/---
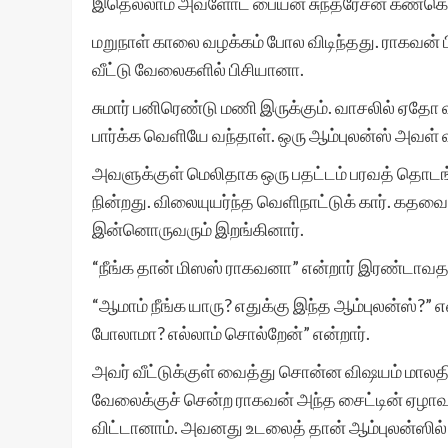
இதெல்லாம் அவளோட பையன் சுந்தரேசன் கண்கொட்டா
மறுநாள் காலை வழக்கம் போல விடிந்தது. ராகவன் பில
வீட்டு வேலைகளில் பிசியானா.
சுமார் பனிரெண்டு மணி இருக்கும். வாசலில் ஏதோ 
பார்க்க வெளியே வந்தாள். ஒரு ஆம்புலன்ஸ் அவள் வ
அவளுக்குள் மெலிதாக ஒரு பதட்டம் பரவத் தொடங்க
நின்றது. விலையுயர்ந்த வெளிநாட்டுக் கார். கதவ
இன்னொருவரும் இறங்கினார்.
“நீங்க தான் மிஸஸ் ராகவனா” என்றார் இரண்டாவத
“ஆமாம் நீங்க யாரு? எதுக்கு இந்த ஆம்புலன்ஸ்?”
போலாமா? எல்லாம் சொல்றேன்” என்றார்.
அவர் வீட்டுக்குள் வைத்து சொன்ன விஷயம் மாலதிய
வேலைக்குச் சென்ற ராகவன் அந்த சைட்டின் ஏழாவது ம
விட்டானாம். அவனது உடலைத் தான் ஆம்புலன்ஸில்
\---
/---
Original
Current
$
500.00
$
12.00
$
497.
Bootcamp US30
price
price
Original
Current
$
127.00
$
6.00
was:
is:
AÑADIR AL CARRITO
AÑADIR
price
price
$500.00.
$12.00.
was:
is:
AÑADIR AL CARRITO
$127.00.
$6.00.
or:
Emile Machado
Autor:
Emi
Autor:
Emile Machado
\---
/---
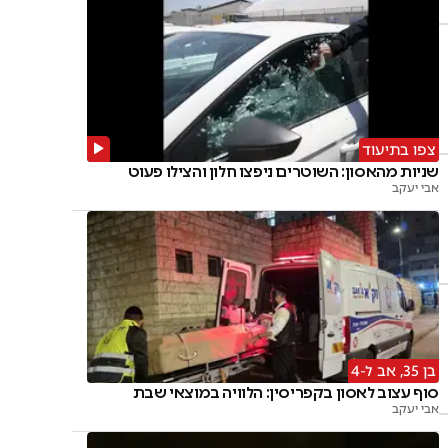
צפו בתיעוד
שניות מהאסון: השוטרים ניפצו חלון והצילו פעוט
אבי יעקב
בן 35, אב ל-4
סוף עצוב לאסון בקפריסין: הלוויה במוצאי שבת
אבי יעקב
\---
### YOUR GOAL
Print the lines of the listing above word for word, starting at the line that has "இதெல்லாம் அவளோட பையன் சுந்தரேசன் கண்கொட்டா" and stopping after the line that has "பார்க்க வெளியே வந்தாள். ஒரு ஆம்புலன்ஸ் அவள் வ".

### ANSWER SECTION
இதெல்லாம் அவளோட பையன் சுந்தரேசன் கண்கொட்டா
மறுநாள் காலை வழக்கம் போல விடிந்தது. ராகவன் பில
வீட்டு வேலைகளில் பிசியானா.
சுமார் பனிரெண்டு மணி இருக்கும். வாசலில் ஏதோ 
பார்க்க வெளியே வந்தாள். ஒரு ஆம்புலன்ஸ் அவள் வ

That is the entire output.